Copy the listing below, replacing each "Source Extractor" with "SExtractor" and leaving everything else unchanged.

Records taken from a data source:
/---

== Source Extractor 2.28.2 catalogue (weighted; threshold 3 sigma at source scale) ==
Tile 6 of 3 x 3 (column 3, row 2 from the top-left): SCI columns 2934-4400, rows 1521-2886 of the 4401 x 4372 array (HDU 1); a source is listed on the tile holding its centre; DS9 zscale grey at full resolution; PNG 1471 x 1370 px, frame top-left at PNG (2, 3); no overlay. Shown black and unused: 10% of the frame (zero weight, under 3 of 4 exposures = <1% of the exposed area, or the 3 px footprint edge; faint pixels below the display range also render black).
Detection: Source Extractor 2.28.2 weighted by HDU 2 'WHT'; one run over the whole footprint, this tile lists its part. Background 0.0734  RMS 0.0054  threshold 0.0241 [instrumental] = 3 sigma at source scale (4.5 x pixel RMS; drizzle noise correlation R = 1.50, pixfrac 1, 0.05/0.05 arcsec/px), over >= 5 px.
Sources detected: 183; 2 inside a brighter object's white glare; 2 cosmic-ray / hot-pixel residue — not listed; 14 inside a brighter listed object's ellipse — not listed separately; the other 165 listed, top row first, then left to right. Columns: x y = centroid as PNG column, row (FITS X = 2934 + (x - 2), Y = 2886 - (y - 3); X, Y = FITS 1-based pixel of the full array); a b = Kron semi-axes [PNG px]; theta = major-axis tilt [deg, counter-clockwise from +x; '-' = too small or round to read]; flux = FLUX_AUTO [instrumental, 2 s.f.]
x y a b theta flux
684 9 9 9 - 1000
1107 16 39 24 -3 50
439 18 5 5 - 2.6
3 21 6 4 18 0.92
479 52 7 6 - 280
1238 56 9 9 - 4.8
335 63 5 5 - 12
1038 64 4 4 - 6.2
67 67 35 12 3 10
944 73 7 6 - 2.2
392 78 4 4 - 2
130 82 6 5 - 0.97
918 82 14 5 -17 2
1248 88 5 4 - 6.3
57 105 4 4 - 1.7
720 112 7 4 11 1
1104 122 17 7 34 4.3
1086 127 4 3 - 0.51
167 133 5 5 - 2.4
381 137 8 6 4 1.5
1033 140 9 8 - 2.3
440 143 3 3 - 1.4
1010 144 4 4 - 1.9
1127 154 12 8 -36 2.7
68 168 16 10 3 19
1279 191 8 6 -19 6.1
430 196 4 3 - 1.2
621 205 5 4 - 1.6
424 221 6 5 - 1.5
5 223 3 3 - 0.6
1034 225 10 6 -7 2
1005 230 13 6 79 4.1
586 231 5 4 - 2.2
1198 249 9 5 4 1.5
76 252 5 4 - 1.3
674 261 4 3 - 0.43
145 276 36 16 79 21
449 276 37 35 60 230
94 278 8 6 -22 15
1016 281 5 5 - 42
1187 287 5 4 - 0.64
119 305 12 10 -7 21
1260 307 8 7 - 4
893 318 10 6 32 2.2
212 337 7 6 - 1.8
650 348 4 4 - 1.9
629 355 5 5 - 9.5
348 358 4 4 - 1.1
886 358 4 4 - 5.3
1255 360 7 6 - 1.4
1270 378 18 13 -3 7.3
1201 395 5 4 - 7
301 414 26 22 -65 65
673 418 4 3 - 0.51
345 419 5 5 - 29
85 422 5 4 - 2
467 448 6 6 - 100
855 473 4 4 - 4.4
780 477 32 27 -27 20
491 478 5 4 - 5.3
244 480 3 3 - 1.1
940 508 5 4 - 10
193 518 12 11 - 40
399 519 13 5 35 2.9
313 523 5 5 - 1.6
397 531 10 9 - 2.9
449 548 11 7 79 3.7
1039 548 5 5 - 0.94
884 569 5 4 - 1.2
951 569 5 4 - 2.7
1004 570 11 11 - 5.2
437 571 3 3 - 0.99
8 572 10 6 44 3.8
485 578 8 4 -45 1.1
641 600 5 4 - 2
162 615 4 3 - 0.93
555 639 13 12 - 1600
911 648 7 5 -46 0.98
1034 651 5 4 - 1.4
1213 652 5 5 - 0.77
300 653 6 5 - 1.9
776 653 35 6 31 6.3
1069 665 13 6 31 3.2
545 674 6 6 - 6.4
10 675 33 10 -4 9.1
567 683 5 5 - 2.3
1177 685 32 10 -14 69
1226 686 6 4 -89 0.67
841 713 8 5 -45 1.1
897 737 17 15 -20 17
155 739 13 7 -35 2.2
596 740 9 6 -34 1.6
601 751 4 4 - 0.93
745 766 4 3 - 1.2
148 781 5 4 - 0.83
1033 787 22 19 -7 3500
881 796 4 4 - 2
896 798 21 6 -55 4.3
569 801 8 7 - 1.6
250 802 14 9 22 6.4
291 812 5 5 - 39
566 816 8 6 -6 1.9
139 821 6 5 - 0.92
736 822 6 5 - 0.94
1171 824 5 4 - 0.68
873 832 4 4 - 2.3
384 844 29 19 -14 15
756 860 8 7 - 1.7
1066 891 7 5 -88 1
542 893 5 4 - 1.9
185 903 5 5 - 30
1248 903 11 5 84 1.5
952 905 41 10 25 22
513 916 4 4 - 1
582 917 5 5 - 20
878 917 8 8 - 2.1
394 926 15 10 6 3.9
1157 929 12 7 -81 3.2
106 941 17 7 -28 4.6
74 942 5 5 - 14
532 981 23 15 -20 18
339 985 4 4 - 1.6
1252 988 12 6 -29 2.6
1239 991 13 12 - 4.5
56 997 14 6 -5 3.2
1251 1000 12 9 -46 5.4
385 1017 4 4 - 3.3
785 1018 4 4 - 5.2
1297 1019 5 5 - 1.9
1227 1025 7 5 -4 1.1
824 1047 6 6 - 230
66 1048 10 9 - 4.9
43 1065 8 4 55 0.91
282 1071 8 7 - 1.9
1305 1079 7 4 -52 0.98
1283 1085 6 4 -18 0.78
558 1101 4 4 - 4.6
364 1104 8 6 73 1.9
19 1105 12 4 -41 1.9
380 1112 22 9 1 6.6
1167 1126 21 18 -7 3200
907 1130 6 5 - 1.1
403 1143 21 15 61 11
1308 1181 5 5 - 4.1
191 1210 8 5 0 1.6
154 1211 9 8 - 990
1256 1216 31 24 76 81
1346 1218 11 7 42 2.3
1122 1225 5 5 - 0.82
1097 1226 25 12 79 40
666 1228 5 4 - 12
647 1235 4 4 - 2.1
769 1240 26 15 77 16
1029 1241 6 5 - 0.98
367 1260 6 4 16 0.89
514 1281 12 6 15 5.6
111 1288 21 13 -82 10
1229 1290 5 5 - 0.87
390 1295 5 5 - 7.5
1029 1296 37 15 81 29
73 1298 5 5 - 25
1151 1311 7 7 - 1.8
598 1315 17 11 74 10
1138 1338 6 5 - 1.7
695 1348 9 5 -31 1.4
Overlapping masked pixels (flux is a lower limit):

\---

§ **Result of the exercise**
== SExtractor 2.28.2 catalogue (weighted; threshold 3 sigma at source scale) ==
Tile 6 of 3 x 3 (column 3, row 2 from the top-left): SCI columns 2934-4400, rows 1521-2886 of the 4401 x 4372 array (HDU 1); a source is listed on the tile holding its centre; DS9 zscale grey at full resolution; PNG 1471 x 1370 px, frame top-left at PNG (2, 3); no overlay. Shown black and unused: 10% of the frame (zero weight, under 3 of 4 exposures = <1% of the exposed area, or the 3 px footprint edge; faint pixels below the display range also render black).
Detection: SExtractor 2.28.2 weighted by HDU 2 'WHT'; one run over the whole footprint, this tile lists its part. Background 0.0734  RMS 0.0054  threshold 0.0241 [instrumental] = 3 sigma at source scale (4.5 x pixel RMS; drizzle noise correlation R = 1.50, pixfrac 1, 0.05/0.05 arcsec/px), over >= 5 px.
Sources detected: 183; 2 inside a brighter object's white glare; 2 cosmic-ray / hot-pixel residue — not listed; 14 inside a brighter listed object's ellipse — not listed separately; the other 165 listed, top row first, then left to right. Columns: x y = centroid as PNG column, row (FITS X = 2934 + (x - 2), Y = 2886 - (y - 3); X, Y = FITS 1-based pixel of the full array); a b = Kron semi-axes [PNG px]; theta = major-axis tilt [deg, counter-clockwise from +x; '-' = too small or round to read]; flux = FLUX_AUTO [instrumental, 2 s.f.]
x y a b theta flux
684 9 9 9 - 1000
1107 16 39 24 -3 50
439 18 5 5 - 2.6
3 21 6 4 18 0.92
479 52 7 6 - 280
1238 56 9 9 - 4.8
335 63 5 5 - 12
1038 64 4 4 - 6.2
67 67 35 12 3 10
944 73 7 6 - 2.2
392 78 4 4 - 2
130 82 6 5 - 0.97
918 82 14 5 -17 2
1248 88 5 4 - 6.3
57 105 4 4 - 1.7
720 112 7 4 11 1
1104 122 17 7 34 4.3
1086 127 4 3 - 0.51
167 133 5 5 - 2.4
381 137 8 6 4 1.5
1033 140 9 8 - 2.3
440 143 3 3 - 1.4
1010 144 4 4 - 1.9
1127 154 12 8 -36 2.7
68 168 16 10 3 19
1279 191 8 6 -19 6.1
430 196 4 3 - 1.2
621 205 5 4 - 1.6
424 221 6 5 - 1.5
5 223 3 3 - 0.6
1034 225 10 6 -7 2
1005 230 13 6 79 4.1
586 231 5 4 - 2.2
1198 249 9 5 4 1.5
76 252 5 4 - 1.3
674 261 4 3 - 0.43
145 276 36 16 79 21
449 276 37 35 60 230
94 278 8 6 -22 15
1016 281 5 5 - 42
1187 287 5 4 - 0.64
119 305 12 10 -7 21
1260 307 8 7 - 4
893 318 10 6 32 2.2
212 337 7 6 - 1.8
650 348 4 4 - 1.9
629 355 5 5 - 9.5
348 358 4 4 - 1.1
886 358 4 4 - 5.3
1255 360 7 6 - 1.4
1270 378 18 13 -3 7.3
1201 395 5 4 - 7
301 414 26 22 -65 65
673 418 4 3 - 0.51
345 419 5 5 - 29
85 422 5 4 - 2
467 448 6 6 - 100
855 473 4 4 - 4.4
780 477 32 27 -27 20
491 478 5 4 - 5.3
244 480 3 3 - 1.1
940 508 5 4 - 10
193 518 12 11 - 40
399 519 13 5 35 2.9
313 523 5 5 - 1.6
397 531 10 9 - 2.9
449 548 11 7 79 3.7
1039 548 5 5 - 0.94
884 569 5 4 - 1.2
951 569 5 4 - 2.7
1004 570 11 11 - 5.2
437 571 3 3 - 0.99
8 572 10 6 44 3.8
485 578 8 4 -45 1.1
641 600 5 4 - 2
162 615 4 3 - 0.93
555 639 13 12 - 1600
911 648 7 5 -46 0.98
1034 651 5 4 - 1.4
1213 652 5 5 - 0.77
300 653 6 5 - 1.9
776 653 35 6 31 6.3
1069 665 13 6 31 3.2
545 674 6 6 - 6.4
10 675 33 10 -4 9.1
567 683 5 5 - 2.3
1177 685 32 10 -14 69
1226 686 6 4 -89 0.67
841 713 8 5 -45 1.1
897 737 17 15 -20 17
155 739 13 7 -35 2.2
596 740 9 6 -34 1.6
601 751 4 4 - 0.93
745 766 4 3 - 1.2
148 781 5 4 - 0.83
1033 787 22 19 -7 3500
881 796 4 4 - 2
896 798 21 6 -55 4.3
569 801 8 7 - 1.6
250 802 14 9 22 6.4
291 812 5 5 - 39
566 816 8 6 -6 1.9
139 821 6 5 - 0.92
736 822 6 5 - 0.94
1171 824 5 4 - 0.68
873 832 4 4 - 2.3
384 844 29 19 -14 15
756 860 8 7 - 1.7
1066 891 7 5 -88 1
542 893 5 4 - 1.9
185 903 5 5 - 30
1248 903 11 5 84 1.5
952 905 41 10 25 22
513 916 4 4 - 1
582 917 5 5 - 20
878 917 8 8 - 2.1
394 926 15 10 6 3.9
1157 929 12 7 -81 3.2
106 941 17 7 -28 4.6
74 942 5 5 - 14
532 981 23 15 -20 18
339 985 4 4 - 1.6
1252 988 12 6 -29 2.6
1239 991 13 12 - 4.5
56 997 14 6 -5 3.2
1251 1000 12 9 -46 5.4
385 1017 4 4 - 3.3
785 1018 4 4 - 5.2
1297 1019 5 5 - 1.9
1227 1025 7 5 -4 1.1
824 1047 6 6 - 230
66 1048 10 9 - 4.9
43 1065 8 4 55 0.91
282 1071 8 7 - 1.9
1305 1079 7 4 -52 0.98
1283 1085 6 4 -18 0.78
558 1101 4 4 - 4.6
364 1104 8 6 73 1.9
19 1105 12 4 -41 1.9
380 1112 22 9 1 6.6
1167 1126 21 18 -7 3200
907 1130 6 5 - 1.1
403 1143 21 15 61 11
1308 1181 5 5 - 4.1
191 1210 8 5 0 1.6
154 1211 9 8 - 990
1256 1216 31 24 76 81
1346 1218 11 7 42 2.3
1122 1225 5 5 - 0.82
1097 1226 25 12 79 40
666 1228 5 4 - 12
647 1235 4 4 - 2.1
769 1240 26 15 77 16
1029 1241 6 5 - 0.98
367 1260 6 4 16 0.89
514 1281 12 6 15 5.6
111 1288 21 13 -82 10
1229 1290 5 5 - 0.87
390 1295 5 5 - 7.5
1029 1296 37 15 81 29
73 1298 5 5 - 25
1151 1311 7 7 - 1.8
598 1315 17 11 74 10
1138 1338 6 5 - 1.7
695 1348 9 5 -31 1.4
Overlapping masked pixels (flux is a lower limit):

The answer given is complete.